China warns AIDS spreading among general population

China on Wednesday revised down an estimate of the number of people living in the country with HIV/AIDS, but international health agencies warned that with 70,000 new infections last year, there was no room for complacency. They also warned that the virus was no longer restricted to drug users and those who sold blood, but had begun to spread quickly among the general population.

"China's HIV infections have been linked to high-risk behavior. But now, sex work is moving it toward the general population," WHO China representative Henk Bekedam told reporters at a conference announcing the new figures.

By the end of last year, China had an estimated 650,000 people living with AIDS/HIV, 75,000 of whom had full-blown AIDS, according to the study.

The World Health Organization, China's Ministry of Health and the United Nations' AIDS agency jointly produced the study, an update on an earlier assessment of the AIDS epidemic in China in 2003. Bekedam said that the new estimated infections, roughly 200 a day, showed the situation in China was "more serious than we thought." Most of the new cases were injecting drug users and sex workers and their clients, but there was a growing number of infected pregnant mothers and spouses of sex workers' clients, the report said. While a ban on the sale of blood in the late 1990s reduced the number of infections through transfusions, Bekedam said unprotected sex was becoming the new means for the virus' spread.

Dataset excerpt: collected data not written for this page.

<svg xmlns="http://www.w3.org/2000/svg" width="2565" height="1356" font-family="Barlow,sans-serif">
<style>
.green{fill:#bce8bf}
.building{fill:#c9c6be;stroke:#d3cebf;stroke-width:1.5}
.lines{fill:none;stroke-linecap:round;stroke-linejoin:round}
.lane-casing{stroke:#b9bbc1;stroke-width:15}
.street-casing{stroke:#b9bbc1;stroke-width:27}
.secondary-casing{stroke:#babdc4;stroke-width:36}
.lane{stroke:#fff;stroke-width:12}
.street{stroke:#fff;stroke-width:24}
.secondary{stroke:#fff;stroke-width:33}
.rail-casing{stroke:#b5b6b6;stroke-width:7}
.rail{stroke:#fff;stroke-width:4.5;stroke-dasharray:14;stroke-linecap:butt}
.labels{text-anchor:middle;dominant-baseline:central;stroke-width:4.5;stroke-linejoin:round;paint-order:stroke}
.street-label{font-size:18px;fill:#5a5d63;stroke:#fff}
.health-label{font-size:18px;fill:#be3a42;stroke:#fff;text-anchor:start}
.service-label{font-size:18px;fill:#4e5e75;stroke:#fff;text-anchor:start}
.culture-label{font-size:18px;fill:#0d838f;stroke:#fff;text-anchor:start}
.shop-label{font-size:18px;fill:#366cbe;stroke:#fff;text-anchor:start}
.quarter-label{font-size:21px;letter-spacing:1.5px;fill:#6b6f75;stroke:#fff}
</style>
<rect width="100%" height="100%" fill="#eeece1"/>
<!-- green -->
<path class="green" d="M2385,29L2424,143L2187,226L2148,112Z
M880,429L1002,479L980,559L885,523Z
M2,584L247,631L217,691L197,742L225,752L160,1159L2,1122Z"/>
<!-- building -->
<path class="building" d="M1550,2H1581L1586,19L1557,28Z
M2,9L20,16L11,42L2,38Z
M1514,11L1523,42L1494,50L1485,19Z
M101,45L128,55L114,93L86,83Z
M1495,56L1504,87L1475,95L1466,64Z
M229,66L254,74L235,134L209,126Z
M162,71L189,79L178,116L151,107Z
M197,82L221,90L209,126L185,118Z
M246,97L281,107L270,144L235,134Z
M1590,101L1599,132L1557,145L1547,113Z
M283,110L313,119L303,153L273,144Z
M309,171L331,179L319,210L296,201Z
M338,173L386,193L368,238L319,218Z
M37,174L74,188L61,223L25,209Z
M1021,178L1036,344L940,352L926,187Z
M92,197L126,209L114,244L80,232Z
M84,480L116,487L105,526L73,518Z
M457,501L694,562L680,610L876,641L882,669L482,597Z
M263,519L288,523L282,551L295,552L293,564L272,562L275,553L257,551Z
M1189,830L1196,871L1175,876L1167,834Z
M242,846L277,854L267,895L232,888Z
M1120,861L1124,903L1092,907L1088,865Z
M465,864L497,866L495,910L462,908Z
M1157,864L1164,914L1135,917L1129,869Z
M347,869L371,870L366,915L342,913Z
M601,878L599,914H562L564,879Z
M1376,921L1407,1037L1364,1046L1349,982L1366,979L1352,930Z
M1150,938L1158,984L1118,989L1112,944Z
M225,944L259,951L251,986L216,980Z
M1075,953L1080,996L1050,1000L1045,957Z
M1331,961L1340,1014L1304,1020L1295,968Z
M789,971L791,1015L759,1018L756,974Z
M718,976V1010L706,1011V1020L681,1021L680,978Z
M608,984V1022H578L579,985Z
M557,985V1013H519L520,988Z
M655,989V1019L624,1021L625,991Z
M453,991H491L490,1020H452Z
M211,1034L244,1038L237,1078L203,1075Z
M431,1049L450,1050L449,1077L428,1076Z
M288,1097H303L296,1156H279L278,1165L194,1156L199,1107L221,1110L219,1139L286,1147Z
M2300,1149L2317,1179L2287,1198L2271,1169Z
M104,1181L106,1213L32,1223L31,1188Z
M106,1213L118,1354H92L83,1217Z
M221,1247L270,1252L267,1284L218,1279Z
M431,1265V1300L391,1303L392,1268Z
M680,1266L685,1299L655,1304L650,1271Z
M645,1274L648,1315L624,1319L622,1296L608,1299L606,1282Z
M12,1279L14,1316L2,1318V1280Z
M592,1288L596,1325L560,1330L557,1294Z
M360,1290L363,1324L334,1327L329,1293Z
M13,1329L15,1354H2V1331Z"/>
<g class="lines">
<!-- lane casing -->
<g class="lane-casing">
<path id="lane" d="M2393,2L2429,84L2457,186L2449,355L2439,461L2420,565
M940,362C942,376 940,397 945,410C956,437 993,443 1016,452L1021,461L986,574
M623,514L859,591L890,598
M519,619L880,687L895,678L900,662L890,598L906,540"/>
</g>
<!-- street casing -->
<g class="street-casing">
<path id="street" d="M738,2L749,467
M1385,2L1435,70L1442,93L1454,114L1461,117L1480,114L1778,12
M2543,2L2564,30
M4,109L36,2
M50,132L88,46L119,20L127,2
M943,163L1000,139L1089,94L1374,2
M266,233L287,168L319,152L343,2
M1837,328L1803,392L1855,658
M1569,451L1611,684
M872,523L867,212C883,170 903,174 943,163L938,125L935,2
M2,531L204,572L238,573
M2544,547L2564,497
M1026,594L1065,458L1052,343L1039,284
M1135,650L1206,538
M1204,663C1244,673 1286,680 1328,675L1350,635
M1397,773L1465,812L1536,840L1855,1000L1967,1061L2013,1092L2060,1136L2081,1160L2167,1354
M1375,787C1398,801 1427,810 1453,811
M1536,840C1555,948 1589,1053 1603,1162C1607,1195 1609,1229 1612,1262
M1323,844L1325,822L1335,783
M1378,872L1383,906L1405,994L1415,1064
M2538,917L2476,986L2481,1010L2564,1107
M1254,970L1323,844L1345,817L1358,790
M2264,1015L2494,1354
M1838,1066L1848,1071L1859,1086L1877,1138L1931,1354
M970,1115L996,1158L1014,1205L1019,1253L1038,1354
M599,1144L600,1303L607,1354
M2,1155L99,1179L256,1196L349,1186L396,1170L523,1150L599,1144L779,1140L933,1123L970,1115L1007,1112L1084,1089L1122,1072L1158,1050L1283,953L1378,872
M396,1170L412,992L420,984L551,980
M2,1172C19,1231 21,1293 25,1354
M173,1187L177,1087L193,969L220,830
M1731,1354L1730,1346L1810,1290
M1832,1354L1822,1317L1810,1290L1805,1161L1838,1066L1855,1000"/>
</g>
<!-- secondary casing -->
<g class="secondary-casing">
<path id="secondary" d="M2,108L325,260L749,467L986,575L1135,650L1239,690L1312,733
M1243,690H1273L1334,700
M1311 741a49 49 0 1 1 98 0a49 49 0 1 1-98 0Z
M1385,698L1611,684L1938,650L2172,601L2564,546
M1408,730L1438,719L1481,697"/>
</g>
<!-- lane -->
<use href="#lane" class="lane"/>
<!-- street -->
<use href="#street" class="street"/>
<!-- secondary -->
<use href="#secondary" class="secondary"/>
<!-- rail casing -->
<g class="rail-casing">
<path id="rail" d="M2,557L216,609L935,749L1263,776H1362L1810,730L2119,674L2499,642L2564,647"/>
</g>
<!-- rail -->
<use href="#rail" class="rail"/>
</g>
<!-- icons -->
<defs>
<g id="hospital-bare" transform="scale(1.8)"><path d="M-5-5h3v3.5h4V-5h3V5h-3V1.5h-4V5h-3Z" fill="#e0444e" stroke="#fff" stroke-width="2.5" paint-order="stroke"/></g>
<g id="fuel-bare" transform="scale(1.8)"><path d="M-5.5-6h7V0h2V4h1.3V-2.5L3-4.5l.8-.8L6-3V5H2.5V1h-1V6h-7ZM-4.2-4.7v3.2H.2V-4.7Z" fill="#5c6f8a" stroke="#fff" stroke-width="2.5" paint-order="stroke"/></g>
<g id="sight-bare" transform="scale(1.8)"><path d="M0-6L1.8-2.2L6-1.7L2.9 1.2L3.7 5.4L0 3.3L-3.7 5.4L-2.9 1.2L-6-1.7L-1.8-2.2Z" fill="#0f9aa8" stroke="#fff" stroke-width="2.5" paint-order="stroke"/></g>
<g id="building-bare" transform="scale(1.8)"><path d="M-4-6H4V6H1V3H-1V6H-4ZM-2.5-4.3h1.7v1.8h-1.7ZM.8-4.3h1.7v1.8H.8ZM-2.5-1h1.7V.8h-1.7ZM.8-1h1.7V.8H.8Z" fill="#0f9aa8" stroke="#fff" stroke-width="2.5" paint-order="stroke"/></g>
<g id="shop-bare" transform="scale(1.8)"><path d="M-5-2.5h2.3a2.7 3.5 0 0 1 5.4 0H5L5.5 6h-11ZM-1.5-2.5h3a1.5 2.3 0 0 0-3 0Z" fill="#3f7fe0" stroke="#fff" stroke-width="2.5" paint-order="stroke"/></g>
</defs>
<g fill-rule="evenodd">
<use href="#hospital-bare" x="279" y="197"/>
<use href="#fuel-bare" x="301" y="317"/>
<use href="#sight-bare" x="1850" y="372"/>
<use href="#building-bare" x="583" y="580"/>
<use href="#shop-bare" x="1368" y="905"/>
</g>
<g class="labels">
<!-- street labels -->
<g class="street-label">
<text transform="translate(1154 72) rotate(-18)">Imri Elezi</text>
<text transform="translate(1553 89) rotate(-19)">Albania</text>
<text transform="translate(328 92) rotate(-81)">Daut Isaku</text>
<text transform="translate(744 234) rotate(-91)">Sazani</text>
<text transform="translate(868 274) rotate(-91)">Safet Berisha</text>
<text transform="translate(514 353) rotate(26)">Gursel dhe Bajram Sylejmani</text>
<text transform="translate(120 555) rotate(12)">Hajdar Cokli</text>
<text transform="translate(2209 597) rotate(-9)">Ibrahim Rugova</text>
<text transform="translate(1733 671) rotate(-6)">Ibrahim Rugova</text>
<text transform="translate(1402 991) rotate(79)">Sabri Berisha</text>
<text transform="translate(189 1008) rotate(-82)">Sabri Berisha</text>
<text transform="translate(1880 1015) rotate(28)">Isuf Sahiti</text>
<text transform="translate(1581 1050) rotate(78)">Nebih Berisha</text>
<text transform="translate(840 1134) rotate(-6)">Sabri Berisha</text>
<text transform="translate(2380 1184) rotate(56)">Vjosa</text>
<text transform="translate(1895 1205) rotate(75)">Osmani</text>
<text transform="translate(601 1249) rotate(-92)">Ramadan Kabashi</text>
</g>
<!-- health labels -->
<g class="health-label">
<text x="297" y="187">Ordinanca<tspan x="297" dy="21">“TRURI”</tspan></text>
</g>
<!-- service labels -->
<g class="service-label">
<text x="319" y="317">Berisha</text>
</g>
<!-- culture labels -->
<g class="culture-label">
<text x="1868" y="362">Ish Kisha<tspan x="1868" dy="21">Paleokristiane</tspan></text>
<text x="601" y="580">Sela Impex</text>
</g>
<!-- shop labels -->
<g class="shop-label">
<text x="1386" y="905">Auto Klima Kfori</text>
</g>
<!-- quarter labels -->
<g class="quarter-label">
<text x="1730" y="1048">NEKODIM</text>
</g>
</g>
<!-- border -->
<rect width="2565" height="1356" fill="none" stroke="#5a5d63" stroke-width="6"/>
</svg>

He called for greater HIV/AIDS awareness campaigns in China, and more free testing and treatment for HIV-positive people. China had previously estimated in 2003 that 840,000 people were HIV-positive and 84,000 people had full-blown AIDS.

The lower numbers released Wednesday do not mean the situation is less critical, said Joel Rehnstrom, UNAIDS China country coordinator. Most of the 2003 data came from a small number of areas where there was already a high prevalence of HIV/AIDS, he said.

He said there were now better data collection methods and more in-depth knowledge about the most at-risk populations, including intravenous drug users, sex workers and their clients, which meant the new estimate was more accurate.

The new study also said the number of people previously thought to have contracted HIV through blood transfusions or blood sales was vastly overestimated, which had skewed the 2003 figures somewhat. UNAIDS had estimated up to 10 million could be infected by 2010 without more aggressive prevention measures, but Bekedam said that scenario was unlikely to materialize.

"At the time, it was a commitment by China that unless action was taken it might become 10 million ... but now we don't believe that even in the worst-case scenario this is realistic," he said. China's plan to keep the number of HIV-infected people under 1.5 million is a "good challenge," Bekedam said.

AIDS activists have criticized Chinese authorities for being slow to admit the extent of the disease in the country, but in recent years Beijing has become increasingly open about its epidemic. Bekedam said that the biggest challenge facing China will be removing the stigma of HIV/AIDS that has prevented people from being tested or seeking treatment.

Free testing and counseling for those who seek it and free anti-retroviral treatment for the poor have been offered. However, people demanding better treatment and care are still often arrested or harassed by authorities, reports the AP. N.U.